From you comes the theme of my praise in the great assembly; before those who fear you I will fulfill my vows. The poor will eat and be satisfied; those who seek the Lord will praise him—may your hearts live forever!”

See how he expresses his faith that all is not in vain. Though he is dying on the cross he knows that his resurrection will come and he knows what it will accomplish for his glory and for our benefit. He declares, “All the ends of the earth will remember and turn to the Lord, and all the families of the nations will bow down before him, for dominion belongs to the Lord and he rules over the nations.” Indeed, every knee shall now and evert tongue confess that Jesus Christ is Lord! Today we celebrate that resurrection and joyfully confess that Jesus Christ is Lord!

“All the rich of the earth will feast and worship; all who go down to the dust will kneel before him—those who cannot keep themselves alive.” None of us can keep ourselves alive, but Jesus can and will if we believe in him. “Posterity will serve him; future generations will be told about the Lord. They will proclaim his righteousness, declaring to a people yet unborn: He has done it!”

Jesus died to show his love and offer forgiveness for all. Even the Roman soldier who literally drove the nails into Jesus’ wrists and feet could have asked forgiveness and he would have been pardoned. In fact they were all forgiven before they were done. For as they were at that gruesome work Jesus said, “Forgive them Father for they know not what they do.” And maybe some of them did accept Jesus’ offer and we will meet them in heaven.

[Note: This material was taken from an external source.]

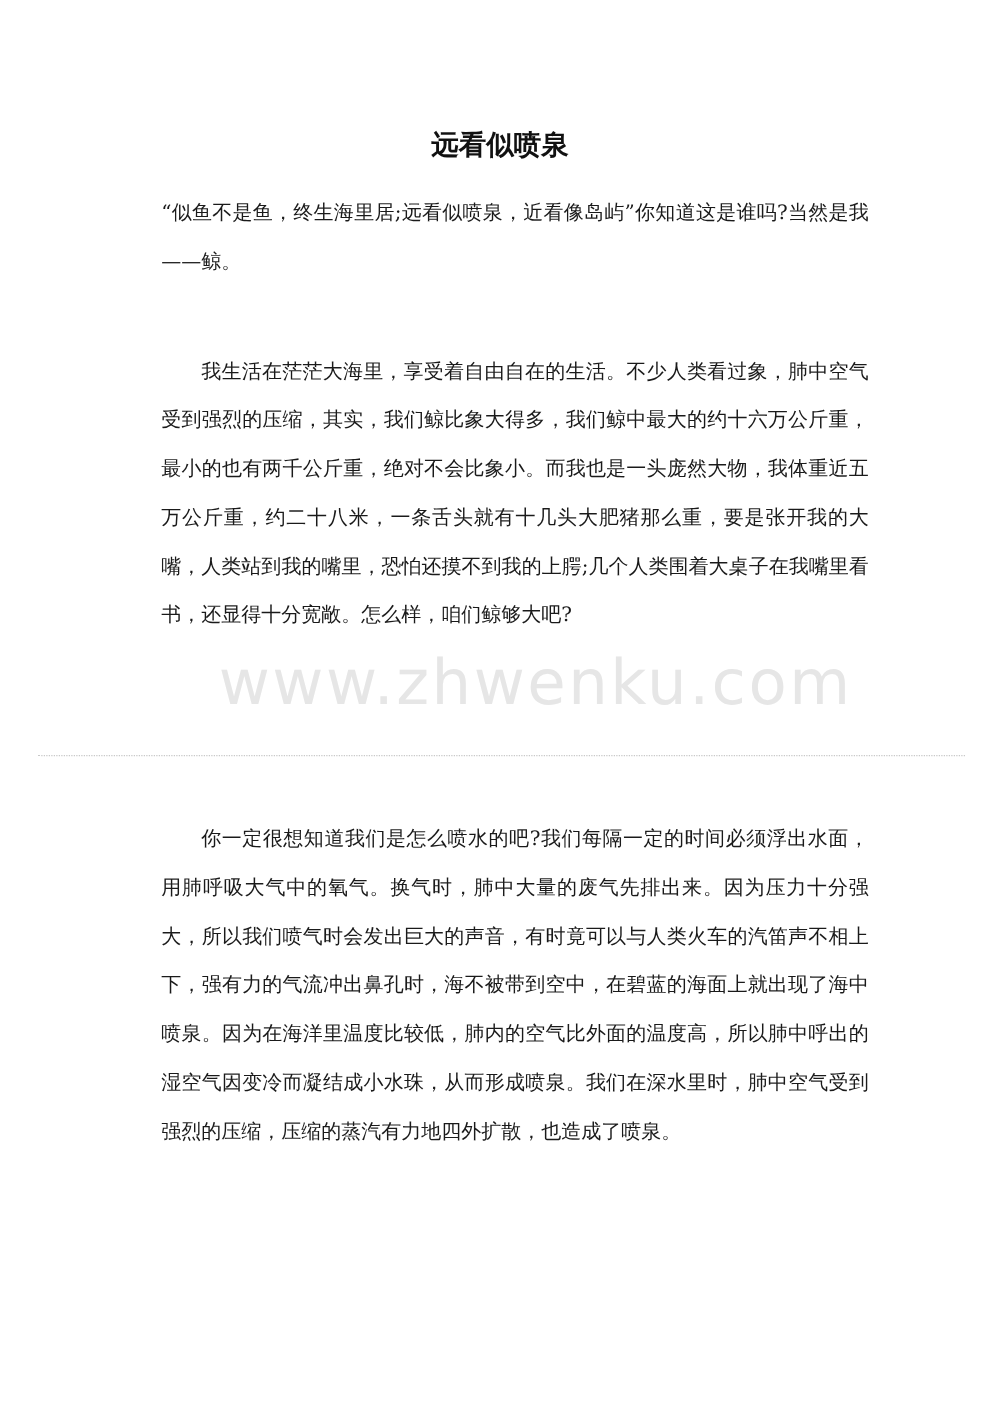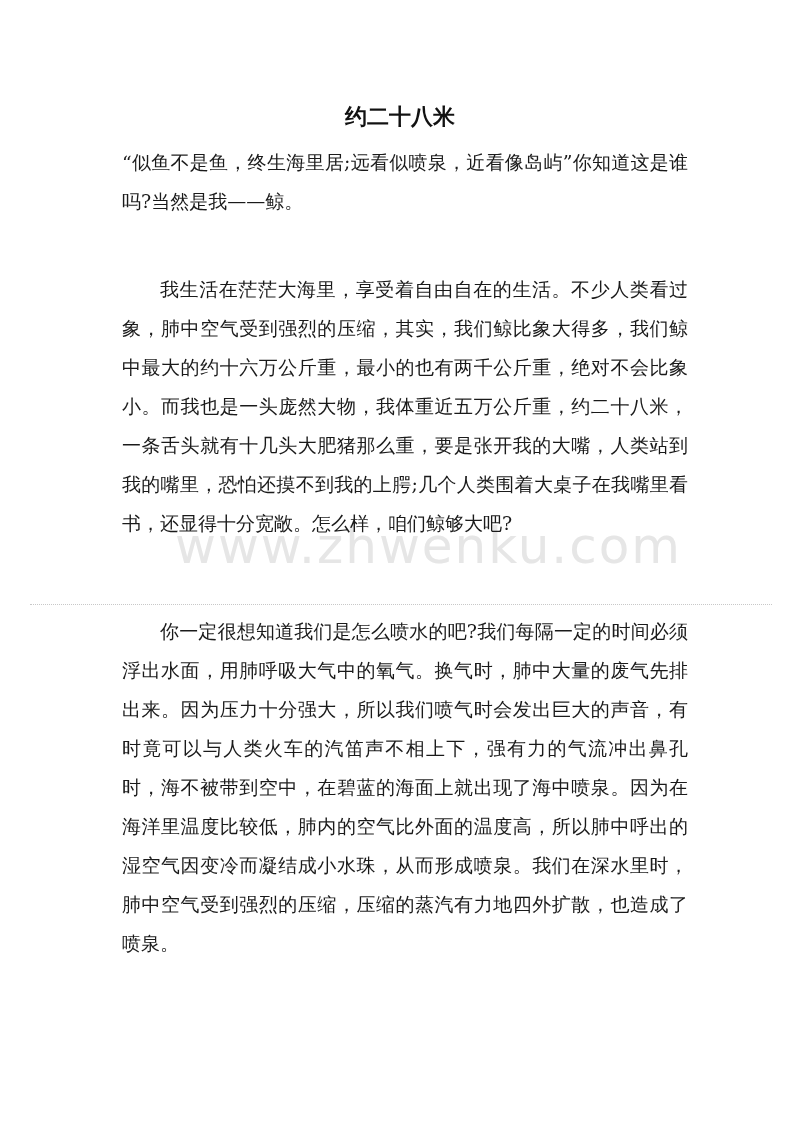"约二十八米" h1.title { text: 约二十八米 -> 远看似喷泉 }
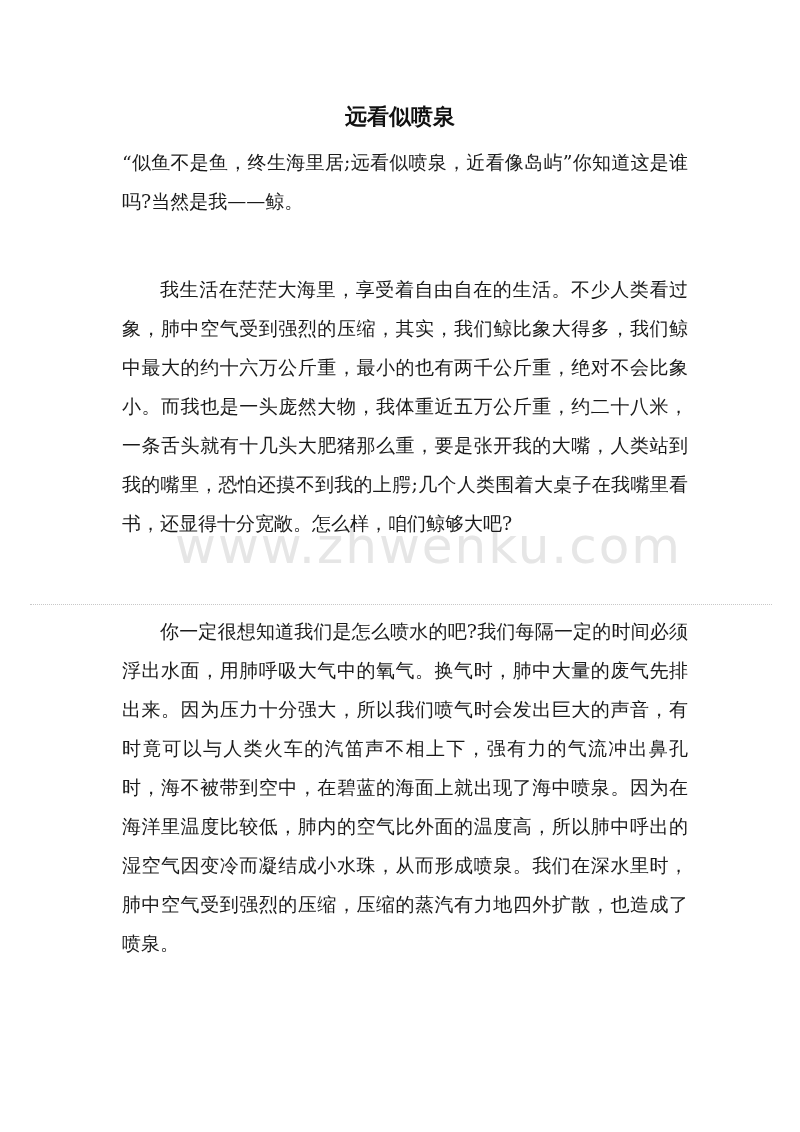"“似鱼不是鱼，终生海里居;远看似喷泉，近看像岛屿”你知道这是谁吗?当然是我——鲸" .para { font-size: 19px -> 16px; margin: 4px -> 11px }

That has happened! Christ is risen! His death is his victory over sin and death and evil. His resurrection is the proof that death could not hold him or keep him down. Jesus has arisen the victor! And here we are hundreds of generations after the facts of these events, still proclaiming and worshipping Jesus. And we are still declaring it so that the next generations of people yet unborn will also hear the same message if the Lord does not return soon.